Rasuli dismissed the claim.

“She cannot commit adultery; she is a child,” he said from the bench in the country’s capital of Kabul. “This is rape.”

The rape occurred in May in the small village of Kunduz. Amin was a local mullah teaching religious studies to a group of girls. He reportedly asked the group to stay behind after class one day to do some cleaning. Then, when the three girls were about to leave, Amin reportedly asked the victim to stay.
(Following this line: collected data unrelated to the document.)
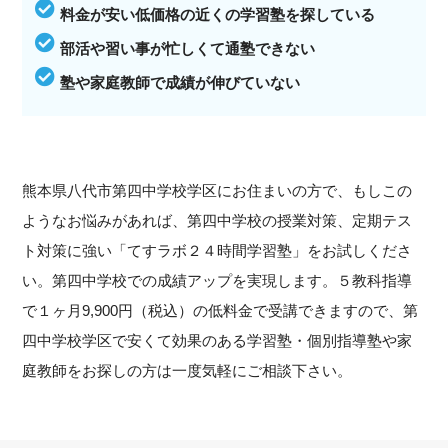
料金が安い低価格の近くの学習塾を探している
部活や習い事が忙しくて通塾できない
塾や家庭教師で成績が伸びていない
熊本県八代市第四中学校学区にお住まいの方で、もしこの
ようなお悩みがあれば、第四中学校の授業対策、定期テス
ト対策に強い「てすラボ２４時間学習塾」をお試しくださ
い。第四中学校での成績アップを実現します。５教科指導
で１ヶ月9,900円（税込）の低料金で受講できますので、第
四中学校学区で安くて効果のある学習塾・個別指導塾や家
庭教師をお探しの方は一度気軽にご相談下さい。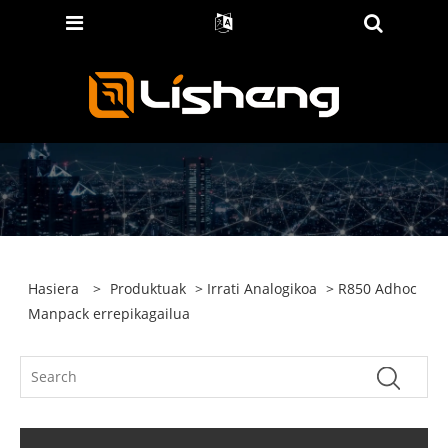
Hasiera
>
Produktuak
>
Irrati Analogikoa
> R850 Adhoc
Manpack errepikagailua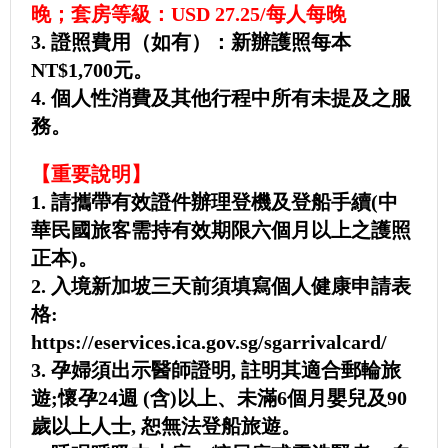
晚；套房等級：USD 27.25/每人每晚
3. 證照費用（如有）：新辦護照每本
NT$1,700元。
4. 個人性消費及其他行程中所有未提及之服
務。
【重要說明】
1. 請攜帶有效證件辦理登機及登船手續(中
華民國旅客需持有效期限六個月以上之護照
正本)。
2. 入境新加坡三天前須填寫個人健康申請表
格:
https://eservices.ica.gov.sg/sgarrivalcard/
3. 孕婦須出示醫師證明, 註明其適合郵輪旅
遊;懷孕24週 (含)以上、未滿6個月嬰兒及90
歲以上人士, 恕無法登船旅遊。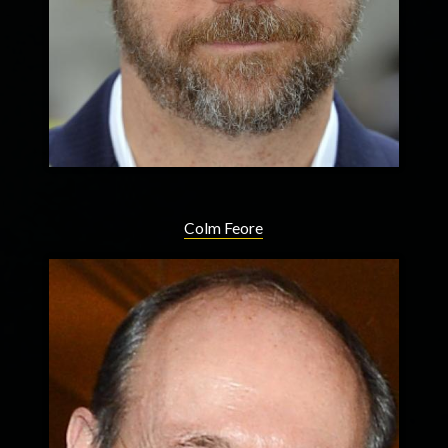
Colm Feore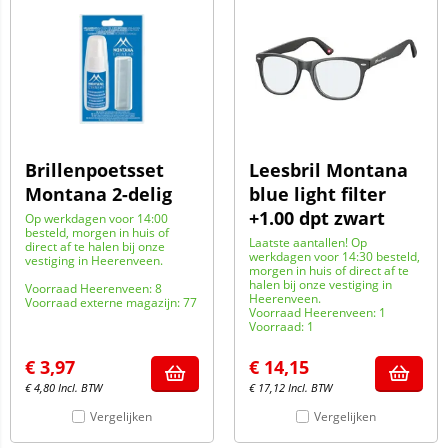
Brillenpoetsset
Leesbril Montana
Montana 2-delig
blue light filter
+1.00 dpt zwart
Op werkdagen voor 14:00
besteld, morgen in huis of
Laatste aantallen! Op
direct af te halen bij onze
werkdagen voor 14:30 besteld,
vestiging in Heerenveen.
morgen in huis of direct af te
halen bij onze vestiging in
Voorraad Heerenveen: 8
Heerenveen.
Voorraad externe magazijn: 77
Voorraad Heerenveen: 1
Voorraad: 1
€
3,97
€
14,15
€
4,80
Incl. BTW
€
17,12
Incl. BTW
Vergelijken
Vergelijken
Investigators and prosecutors said there was evidence that Amin bound the girl’s hands and taped her mouth shut before he raped her.

The girl, who was in court during the testimony and read of Amin’s earlier admission, lashed out at her attacker. 

“Hey liar, hey liar,” she said. “God hate you, you are dirt, you are dirt, you are a vampire.

“You shamed me, liar, you destroyed my life, you brought shame to my father,” she yelled out at another time. “Please, director, hang him.”

Horia Mosadiq, an Afghanistan researcher with Amnesty International told CNN the case underscored the brutality many women and children suffer in the country.

“This case shows the level of cruelty that children in Afghanistan face,” she said. “This is not an isolated case.”

Others applauded the judge’s conviction and sentence, saying it was a step forward for human rights in Afghanistan.

“It makes us believe and trust more in the justice system in the country,” said Naheed Samadi Bahram, program director for Women for Afghan Women. “A little young girl from a far province gets justice for herself, this is amazing. This is a success for human rights in the country.”

Mohammad Rasoul, the girl’s uncle, also praised the sentence.

“We welcome the decision by the judge as that is the maximum punishment he could be given according to our country's law,” he told The Associated Press.